> **Task instructions**
Whenever the string "بودن" turns up in a line of the data below, copy that line.

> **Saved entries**
Segment Open

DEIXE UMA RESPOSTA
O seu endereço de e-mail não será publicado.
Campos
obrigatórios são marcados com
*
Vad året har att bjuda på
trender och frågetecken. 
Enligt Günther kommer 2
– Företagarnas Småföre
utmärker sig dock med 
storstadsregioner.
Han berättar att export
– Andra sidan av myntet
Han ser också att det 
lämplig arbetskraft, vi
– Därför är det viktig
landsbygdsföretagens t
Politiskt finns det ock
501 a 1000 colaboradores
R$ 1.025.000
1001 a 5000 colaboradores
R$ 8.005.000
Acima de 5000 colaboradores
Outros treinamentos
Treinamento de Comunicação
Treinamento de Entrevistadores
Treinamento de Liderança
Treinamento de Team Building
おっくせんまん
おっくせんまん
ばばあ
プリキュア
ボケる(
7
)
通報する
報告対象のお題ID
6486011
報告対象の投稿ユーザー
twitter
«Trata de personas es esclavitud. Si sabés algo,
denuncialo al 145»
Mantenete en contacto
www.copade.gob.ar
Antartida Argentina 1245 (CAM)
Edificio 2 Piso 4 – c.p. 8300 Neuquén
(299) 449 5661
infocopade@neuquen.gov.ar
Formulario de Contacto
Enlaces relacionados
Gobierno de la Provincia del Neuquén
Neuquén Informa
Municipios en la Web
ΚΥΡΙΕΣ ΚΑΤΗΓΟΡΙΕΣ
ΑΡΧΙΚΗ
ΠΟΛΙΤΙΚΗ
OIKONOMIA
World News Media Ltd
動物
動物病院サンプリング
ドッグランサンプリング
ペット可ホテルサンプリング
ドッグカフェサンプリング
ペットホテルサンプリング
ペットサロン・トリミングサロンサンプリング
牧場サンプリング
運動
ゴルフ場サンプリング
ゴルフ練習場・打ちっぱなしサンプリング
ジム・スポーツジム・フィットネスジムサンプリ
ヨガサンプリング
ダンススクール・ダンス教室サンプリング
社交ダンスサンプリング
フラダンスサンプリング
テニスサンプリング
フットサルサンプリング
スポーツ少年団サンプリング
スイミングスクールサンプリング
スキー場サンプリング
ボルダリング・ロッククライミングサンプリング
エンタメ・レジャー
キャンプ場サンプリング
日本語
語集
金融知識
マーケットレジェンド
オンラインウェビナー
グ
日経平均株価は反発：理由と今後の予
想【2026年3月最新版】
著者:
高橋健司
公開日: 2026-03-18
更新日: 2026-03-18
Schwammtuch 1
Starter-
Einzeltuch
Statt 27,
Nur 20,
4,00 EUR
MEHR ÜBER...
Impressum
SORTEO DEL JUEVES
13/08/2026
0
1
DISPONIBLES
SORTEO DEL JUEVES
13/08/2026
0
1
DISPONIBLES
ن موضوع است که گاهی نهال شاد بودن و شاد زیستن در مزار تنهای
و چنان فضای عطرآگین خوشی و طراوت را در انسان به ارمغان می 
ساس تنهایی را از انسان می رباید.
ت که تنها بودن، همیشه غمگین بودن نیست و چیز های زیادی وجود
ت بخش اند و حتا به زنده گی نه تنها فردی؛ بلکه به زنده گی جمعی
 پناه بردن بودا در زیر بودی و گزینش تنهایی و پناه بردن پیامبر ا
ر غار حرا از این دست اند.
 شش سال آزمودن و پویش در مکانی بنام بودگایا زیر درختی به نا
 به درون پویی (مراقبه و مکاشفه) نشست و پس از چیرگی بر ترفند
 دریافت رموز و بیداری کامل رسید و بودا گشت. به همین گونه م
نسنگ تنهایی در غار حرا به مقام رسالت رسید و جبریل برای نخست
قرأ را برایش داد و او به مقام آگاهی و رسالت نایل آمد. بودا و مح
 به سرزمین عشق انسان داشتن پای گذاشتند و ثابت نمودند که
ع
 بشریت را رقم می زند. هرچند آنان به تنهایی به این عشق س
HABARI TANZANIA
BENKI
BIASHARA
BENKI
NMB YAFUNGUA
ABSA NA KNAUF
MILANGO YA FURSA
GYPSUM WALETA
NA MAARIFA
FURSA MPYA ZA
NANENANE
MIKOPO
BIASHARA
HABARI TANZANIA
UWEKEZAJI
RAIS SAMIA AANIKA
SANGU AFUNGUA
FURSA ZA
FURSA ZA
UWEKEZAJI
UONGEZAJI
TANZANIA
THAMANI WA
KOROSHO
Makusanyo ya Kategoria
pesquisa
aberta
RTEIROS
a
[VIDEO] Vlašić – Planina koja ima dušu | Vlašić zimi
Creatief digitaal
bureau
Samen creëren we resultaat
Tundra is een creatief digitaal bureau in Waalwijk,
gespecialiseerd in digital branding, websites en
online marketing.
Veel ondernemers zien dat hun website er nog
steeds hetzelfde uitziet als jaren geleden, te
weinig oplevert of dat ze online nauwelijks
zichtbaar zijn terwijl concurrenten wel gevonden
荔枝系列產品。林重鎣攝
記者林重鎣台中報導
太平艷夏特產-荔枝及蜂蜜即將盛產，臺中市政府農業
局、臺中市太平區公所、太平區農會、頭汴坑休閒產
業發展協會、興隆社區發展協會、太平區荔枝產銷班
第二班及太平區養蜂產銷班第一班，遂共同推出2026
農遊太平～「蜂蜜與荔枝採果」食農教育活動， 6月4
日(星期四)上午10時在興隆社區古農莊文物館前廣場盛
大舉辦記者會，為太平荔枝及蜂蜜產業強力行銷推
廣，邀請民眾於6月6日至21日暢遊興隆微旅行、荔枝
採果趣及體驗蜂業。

Segment Closed

> **Exercise response**
ن موضوع است که گاهی نهال شاد بودن و شاد زیستن در مزار تنهای
ت که تنها بودن، همیشه غمگین بودن نیست و چیز های زیادی وجود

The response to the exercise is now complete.